▸ **WHAT YOU HAVE TO DO**: Every entry below should be restated word for word, except for its images.

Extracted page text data

======

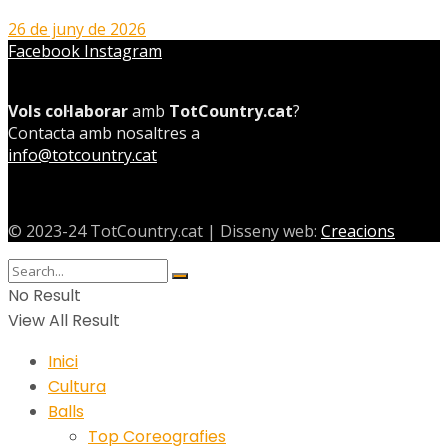
26 de juny de 2026
Facebook
Instagram
Vols col·laborar
amb
TotCountry.cat
?
Contacta amb nosaltres a
info@totcountry.cat
© 2023-24 TotCountry.cat | Disseny web:
Creacions
No Result
View All Result
Inici
Cultura
Balls
Top Coreografies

======

▸ **TASK RESPONSE**:
26 de juny de 2026
Facebook
Instagram
Vols col·laborar
amb
TotCountry.cat
?
Contacta amb nosaltres a
info@totcountry.cat
© 2023-24 TotCountry.cat | Disseny web:
Creacions
No Result
View All Result
Inici
Cultura
Balls
Top Coreografies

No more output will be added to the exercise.